Halife Hafter, 1949 yılında doğdu. 1969 yılında Modern Libya’nın kurucusu olan Kral İdris es-Senusi yönetimine karşı düzenlenen askerî darbeye katıldı. Bildiğimiz tasavvufi hareket olan devrimci Senusi aileye mensup olan İdris es-Senusi Türkiye’ye ziyarete geldiğinde, genç subay Muammer Kaddafi’nin başında olduğu Özgür Subaylar Hareketi’nin askerî darbesiyle iktidarını kaybetmişti.

1980’li yıllarda ‘Uzo” bölgesi üzerinden yaşanan ihtilaf sebebiyle Çad’a yapılan askerî müdahalede komutan olarak görev yaptı. Halife Hafter, Fransa’nın desteklediği Çad güçlerine yenilince bazı Libyalı askerlerle birlikte ABD’ye ait bir askerî uçakla Zaire’ye gitti. Böylece Kaddafi ile yolları da ayrılmış oldu. Yaklaşık 20 yıl Amerika’da yaşadı, 2011’deki devrimden sonra ülkesine geri döndü. Albay Hafter bu süre içinde gözlerden uzak bir hayat yaşadı. Adı ne duyuldu ne de Kaddafi’nin ilgisini çekti.

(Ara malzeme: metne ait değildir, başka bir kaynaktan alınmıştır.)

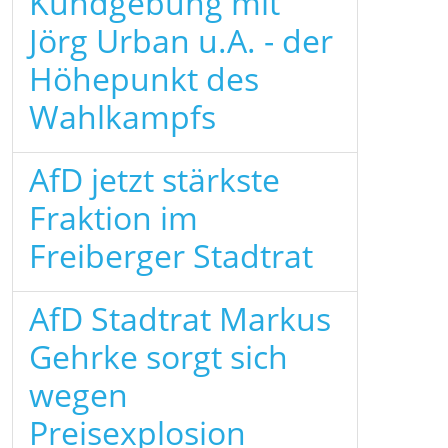
Kundgebung mit
Jörg Urban u.A. - der
Höhepunkt des
Wahlkampfs
AfD jetzt stärkste
Fraktion im
Freiberger Stadtrat
AfD Stadtrat Markus
Gehrke sorgt sich
wegen
Preisexplosion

Halife Hafter’in Libya’ya döndüğünde ilk işi, bazı Libyalı subaylarla birlikte kurduğu Ulusal Ordusu ile, Libya içindeki Kaddafi muhalifi ‘Ulusal Kurtuluş Cephesi’ adlı örgütle yakın ilişki kurmak oldu. 2011’de Kaddafi yönetimine karşı isyan başlayınca Halife Hafter, Amerika’dan dönerek muhaliflerin Kara Kuvvetleri Komutanlığı görevini üstlendi. 2012 yılında yaklaşık 150 Libyalı üst düzey komutan, Halife Hafter komutasında bir genelkurmay başkanlığı kurulmasını teklif etti. Ancak ülkedeki aşiretler ve siyasi yetkililer bu teklifi kabul etmedi.

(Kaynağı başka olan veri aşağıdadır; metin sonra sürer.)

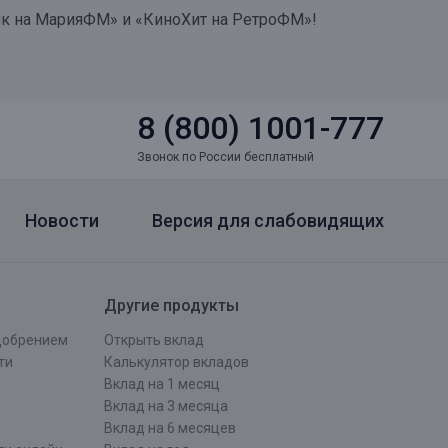
нк на МарияФМ» и «КиноХит на РетроФМ»!
8 (800) 1001-777
Звонок по России бесплатный
Новости
Версия для слабовидящих
Другие продукты
одобрением
Открыть вклад
ти
Калькулятор вкладов
Вклад на 1 месяц
Вклад на 3 месяца
Вклад на 6 месяцев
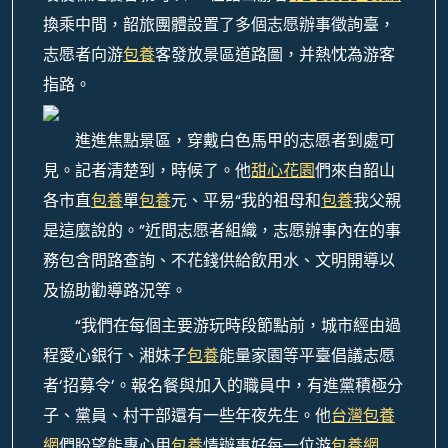
換乘中間，韶旅團體設置了多個志愿辦事徵詢臺，
志愿者向游
包養
客發放景區道路圖，并熱忱為游客
指路。
進進焦點景區，穿戴白色馬甲的志愿者到處可
見。記者清楚到，時候了。他
甜心花園
們來自韶山
各市直
包養
單
包養
元、平易“我的祖母和
包養
我父親
是這麼說的。”近間志愿者組織，志愿辦事內在的事
務包含問路查詢、不花錢供給飲用水、文明開導以
及協助勸導路況等。
“我們在每個主要游玩時段節點前，城市經由過
程愛心銀行、湘妹子
包養
能量家園等平臺倡議志愿
者‘招募令’。報名餐與加入的職員中，有進黨積極分
子、黨員、村干部還有一些年夜先生。他
台灣包養
網
們盼望能專心用
包養
情辦事好每一位游
包養網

2014’te yeniden sahneye çıktı. Televizyondan okuduğu bildiride, Libya’nın siyasi geleceğine ilişkin yeni bir yol haritası açıkladı ve askerî vesayet kurulmasını önerdi. Önerileri kabul edilmeyince Tobruk’ta kendi hükûmetini ve meclisini kurarak Trablus’taki BM tarafından tanınmış Ulusal Mutabakat Hükûmeti’ne karşı savaşmaya başladı. 2016 yılında ülke ekonomisinin can damarı olan ve UMH kontrolünde bulunan Petrol Hilali bölgesine saldırı başlattı. Hafter’in Petrol Hilali saldırıları, dünya rezervinde sekizinci sırada olan Libya’nın petrol üretimine de büyük sekte vurdu. 2019 yılına gelindiğinde Libya’nın uluslararası tanınırlığa sahip tek yasal temsilcisi UMH Başbakanı Serrac ile ülkenin doğusundaki silahlı güçlerin lideri Hafter’in oluşturduğu iki güç oluştu.

Hafter ile Medhali Selefîlerin yolu nasıl kesişti?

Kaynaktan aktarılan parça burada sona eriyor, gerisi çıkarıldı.